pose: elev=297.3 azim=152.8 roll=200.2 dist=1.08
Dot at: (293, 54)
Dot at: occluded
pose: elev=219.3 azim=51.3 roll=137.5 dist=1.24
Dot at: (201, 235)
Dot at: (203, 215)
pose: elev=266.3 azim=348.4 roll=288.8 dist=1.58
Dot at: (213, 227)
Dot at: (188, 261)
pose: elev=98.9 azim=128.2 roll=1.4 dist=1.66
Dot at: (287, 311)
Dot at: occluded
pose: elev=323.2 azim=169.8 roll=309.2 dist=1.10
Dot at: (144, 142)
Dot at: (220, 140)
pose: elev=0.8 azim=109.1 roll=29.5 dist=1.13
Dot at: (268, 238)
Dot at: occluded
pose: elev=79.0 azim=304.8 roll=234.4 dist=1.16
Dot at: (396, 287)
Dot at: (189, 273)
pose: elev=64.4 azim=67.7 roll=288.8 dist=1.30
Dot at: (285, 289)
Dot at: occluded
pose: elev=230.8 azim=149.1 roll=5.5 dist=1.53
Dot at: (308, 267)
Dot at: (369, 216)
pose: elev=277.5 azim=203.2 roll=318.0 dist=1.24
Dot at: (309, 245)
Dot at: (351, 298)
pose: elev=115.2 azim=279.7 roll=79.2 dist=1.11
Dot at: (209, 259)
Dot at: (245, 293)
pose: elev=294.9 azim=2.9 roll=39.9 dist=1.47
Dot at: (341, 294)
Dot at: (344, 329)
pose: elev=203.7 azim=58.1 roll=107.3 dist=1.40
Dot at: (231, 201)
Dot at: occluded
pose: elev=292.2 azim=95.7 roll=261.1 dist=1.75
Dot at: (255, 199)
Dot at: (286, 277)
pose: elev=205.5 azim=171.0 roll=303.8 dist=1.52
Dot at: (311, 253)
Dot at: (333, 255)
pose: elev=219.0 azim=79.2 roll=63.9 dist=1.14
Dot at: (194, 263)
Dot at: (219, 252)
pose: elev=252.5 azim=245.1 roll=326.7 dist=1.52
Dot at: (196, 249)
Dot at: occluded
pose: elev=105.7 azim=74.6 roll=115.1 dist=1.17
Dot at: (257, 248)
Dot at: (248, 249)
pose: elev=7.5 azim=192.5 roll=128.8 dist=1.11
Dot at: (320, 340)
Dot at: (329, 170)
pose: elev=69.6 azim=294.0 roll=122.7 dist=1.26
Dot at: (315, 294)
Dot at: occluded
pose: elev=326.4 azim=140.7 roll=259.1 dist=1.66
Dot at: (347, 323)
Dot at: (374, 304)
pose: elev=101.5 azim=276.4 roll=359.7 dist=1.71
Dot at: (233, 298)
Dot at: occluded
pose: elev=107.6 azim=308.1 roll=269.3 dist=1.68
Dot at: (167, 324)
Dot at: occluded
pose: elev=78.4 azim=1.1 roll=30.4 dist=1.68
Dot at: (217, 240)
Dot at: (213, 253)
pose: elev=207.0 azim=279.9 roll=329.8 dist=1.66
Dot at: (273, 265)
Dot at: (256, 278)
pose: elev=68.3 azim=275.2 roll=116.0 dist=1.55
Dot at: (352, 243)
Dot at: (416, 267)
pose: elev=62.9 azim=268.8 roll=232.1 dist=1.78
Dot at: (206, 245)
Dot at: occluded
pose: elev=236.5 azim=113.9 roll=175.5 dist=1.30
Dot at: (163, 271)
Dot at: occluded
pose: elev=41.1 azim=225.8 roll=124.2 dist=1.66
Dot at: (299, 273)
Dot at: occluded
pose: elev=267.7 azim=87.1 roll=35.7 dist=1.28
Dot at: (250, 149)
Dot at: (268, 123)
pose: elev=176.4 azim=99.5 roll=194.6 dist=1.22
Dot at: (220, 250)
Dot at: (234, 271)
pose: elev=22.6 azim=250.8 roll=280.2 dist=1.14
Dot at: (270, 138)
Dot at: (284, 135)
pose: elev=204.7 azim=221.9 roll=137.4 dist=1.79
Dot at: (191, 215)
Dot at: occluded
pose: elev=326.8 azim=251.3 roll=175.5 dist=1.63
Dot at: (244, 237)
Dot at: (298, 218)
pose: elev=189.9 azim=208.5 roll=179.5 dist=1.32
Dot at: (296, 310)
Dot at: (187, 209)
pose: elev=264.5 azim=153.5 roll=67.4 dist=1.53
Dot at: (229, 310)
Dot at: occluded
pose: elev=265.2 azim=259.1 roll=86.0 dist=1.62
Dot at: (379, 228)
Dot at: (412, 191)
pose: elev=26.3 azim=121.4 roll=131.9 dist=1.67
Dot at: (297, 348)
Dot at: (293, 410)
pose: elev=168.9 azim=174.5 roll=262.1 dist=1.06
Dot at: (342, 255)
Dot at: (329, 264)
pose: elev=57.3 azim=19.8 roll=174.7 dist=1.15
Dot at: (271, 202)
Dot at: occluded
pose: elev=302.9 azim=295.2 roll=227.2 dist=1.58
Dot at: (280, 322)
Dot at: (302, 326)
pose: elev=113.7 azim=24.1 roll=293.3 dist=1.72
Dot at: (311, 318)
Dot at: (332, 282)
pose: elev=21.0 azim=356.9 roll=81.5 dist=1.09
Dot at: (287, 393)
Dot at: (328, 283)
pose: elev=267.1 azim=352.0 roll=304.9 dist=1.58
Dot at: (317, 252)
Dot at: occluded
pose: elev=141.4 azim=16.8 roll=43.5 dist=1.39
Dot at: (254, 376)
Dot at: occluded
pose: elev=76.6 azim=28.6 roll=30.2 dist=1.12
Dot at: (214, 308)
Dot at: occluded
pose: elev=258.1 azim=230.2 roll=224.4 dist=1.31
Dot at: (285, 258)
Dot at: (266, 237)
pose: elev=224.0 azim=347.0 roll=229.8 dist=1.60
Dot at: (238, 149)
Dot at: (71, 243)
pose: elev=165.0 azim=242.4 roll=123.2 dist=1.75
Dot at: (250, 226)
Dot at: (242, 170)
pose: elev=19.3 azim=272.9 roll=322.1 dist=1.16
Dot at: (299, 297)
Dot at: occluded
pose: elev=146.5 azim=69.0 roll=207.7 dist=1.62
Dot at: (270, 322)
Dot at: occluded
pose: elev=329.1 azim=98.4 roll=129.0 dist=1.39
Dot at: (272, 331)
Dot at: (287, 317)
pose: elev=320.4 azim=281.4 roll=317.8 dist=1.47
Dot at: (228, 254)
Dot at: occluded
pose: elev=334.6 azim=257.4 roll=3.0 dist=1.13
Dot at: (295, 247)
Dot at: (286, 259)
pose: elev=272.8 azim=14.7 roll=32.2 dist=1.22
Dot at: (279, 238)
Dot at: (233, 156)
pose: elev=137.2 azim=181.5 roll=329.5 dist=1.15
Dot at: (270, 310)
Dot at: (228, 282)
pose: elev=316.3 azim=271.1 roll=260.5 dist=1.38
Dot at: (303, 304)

PROBLEM STATEMENT: Present every line of the entries, from the line containing "pose: elev=272.8 azim=14.7" through the last line of the entries, as a Markdown table with the columns Row and Line, omitting blank lines. Number the rows consecutively in the Row column and give each line in the Line column.

COMPLETED TASK:
| Row | Line |
|---|---|
| 1 | pose: elev=272.8 azim=14.7 roll=32.2 dist=1.22 |
| 2 | Dot at: (279, 238) |
| 3 | Dot at: (233, 156) |
| 4 | pose: elev=137.2 azim=181.5 roll=329.5 dist=1.15 |
| 5 | Dot at: (270, 310) |
| 6 | Dot at: (228, 282) |
| 7 | pose: elev=316.3 azim=271.1 roll=260.5 dist=1.38 |
| 8 | Dot at: (303, 304) |